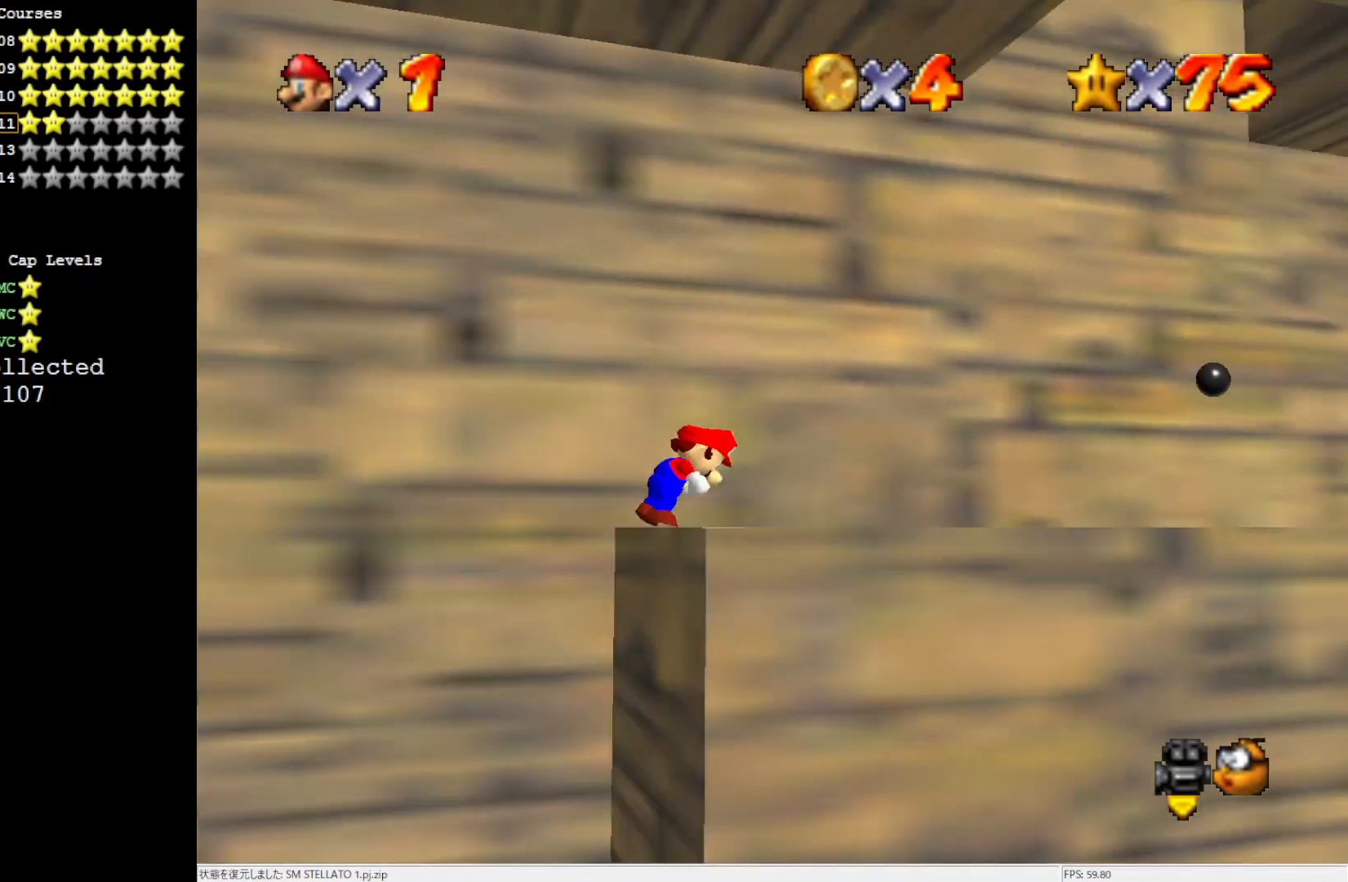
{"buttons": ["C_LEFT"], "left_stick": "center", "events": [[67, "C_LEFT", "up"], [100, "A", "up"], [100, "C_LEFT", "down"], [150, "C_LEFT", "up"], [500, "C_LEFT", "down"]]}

...

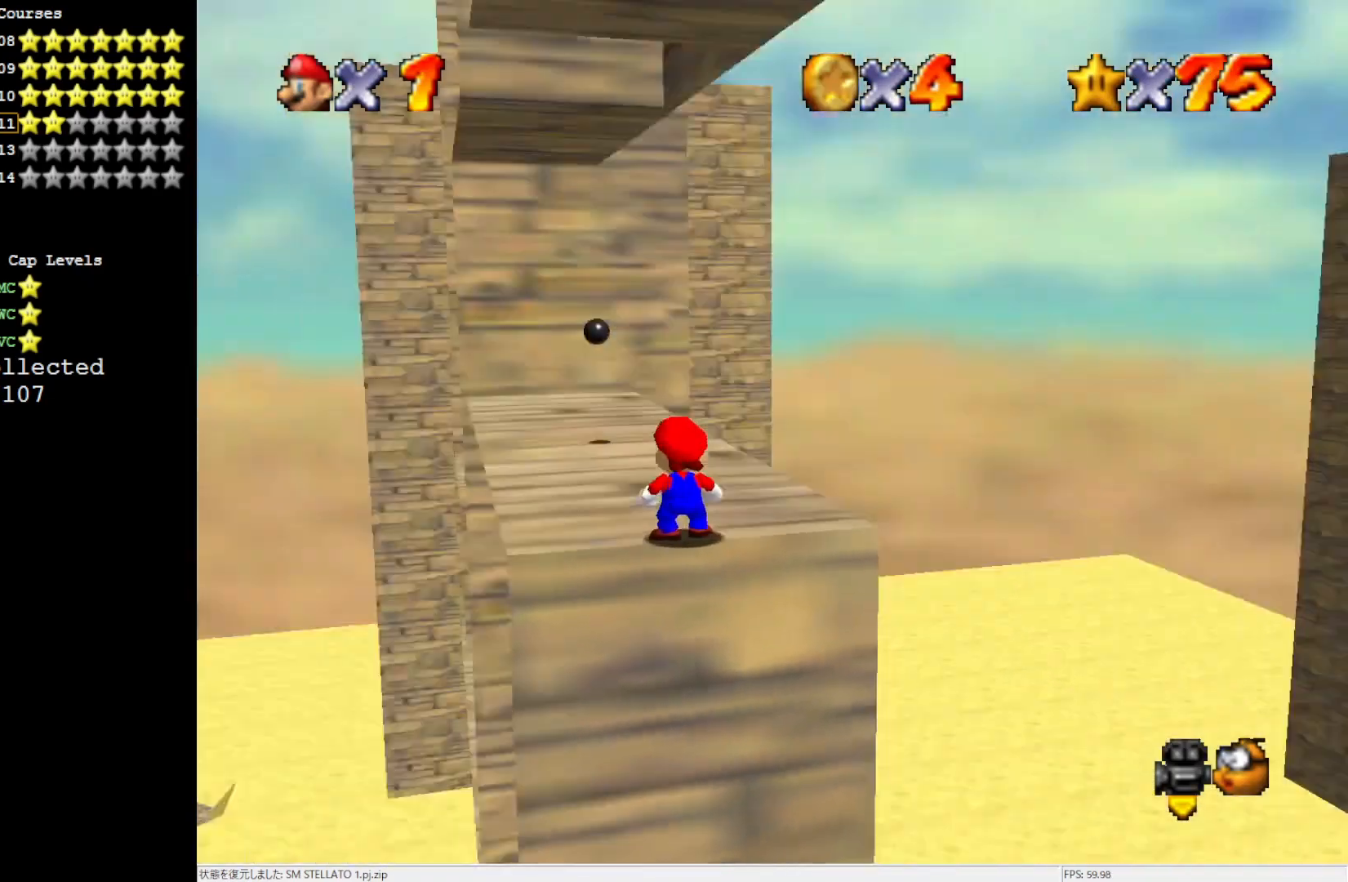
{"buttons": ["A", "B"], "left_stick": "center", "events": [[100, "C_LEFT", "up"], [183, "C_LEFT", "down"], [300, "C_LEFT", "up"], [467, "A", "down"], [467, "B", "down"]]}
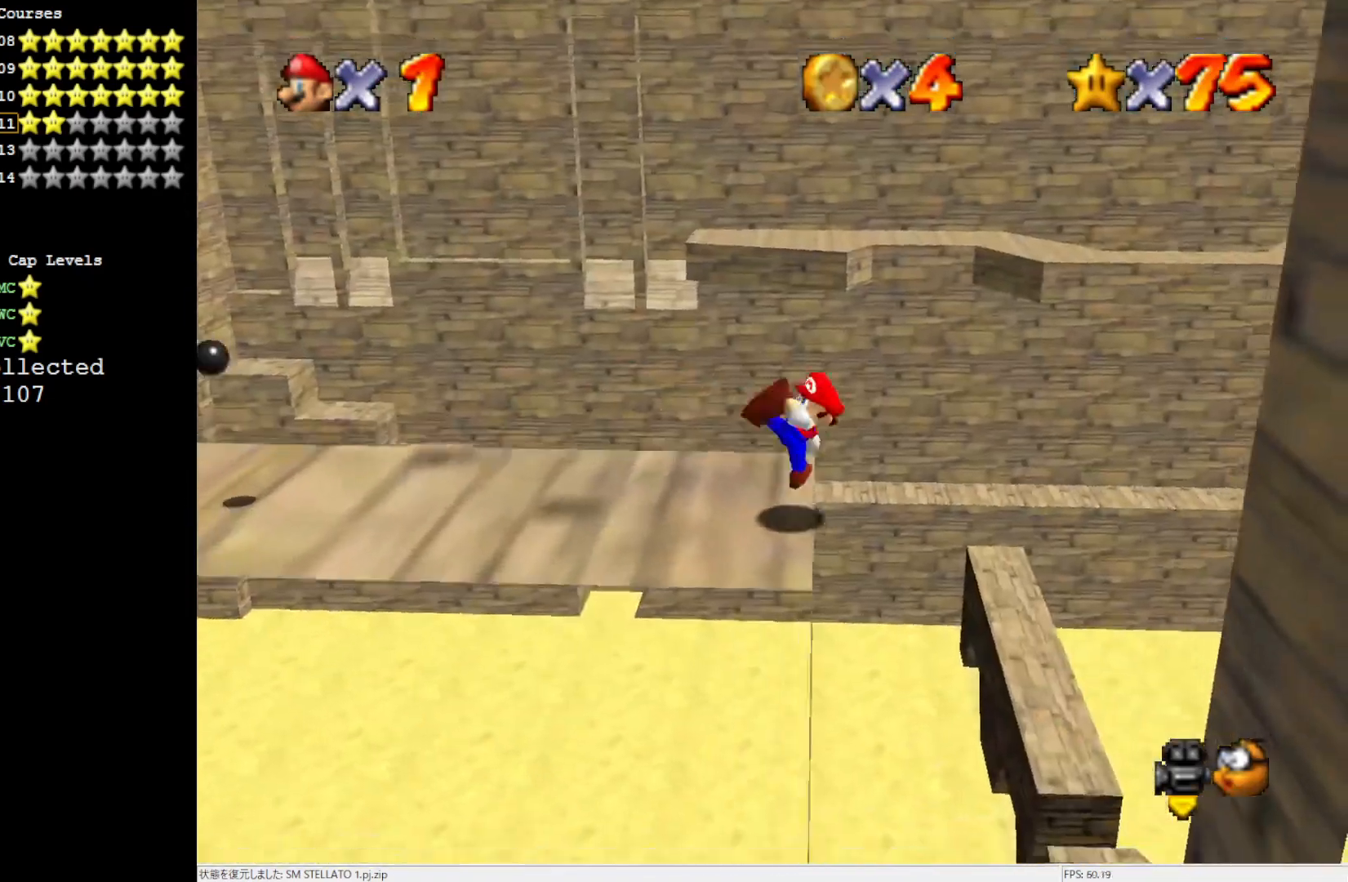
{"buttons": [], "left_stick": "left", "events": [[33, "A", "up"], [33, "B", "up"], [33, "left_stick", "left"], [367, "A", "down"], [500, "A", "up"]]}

§ Action item
For the word "center", count the lines of the records that contain it and give only the number.

§ Answer area
2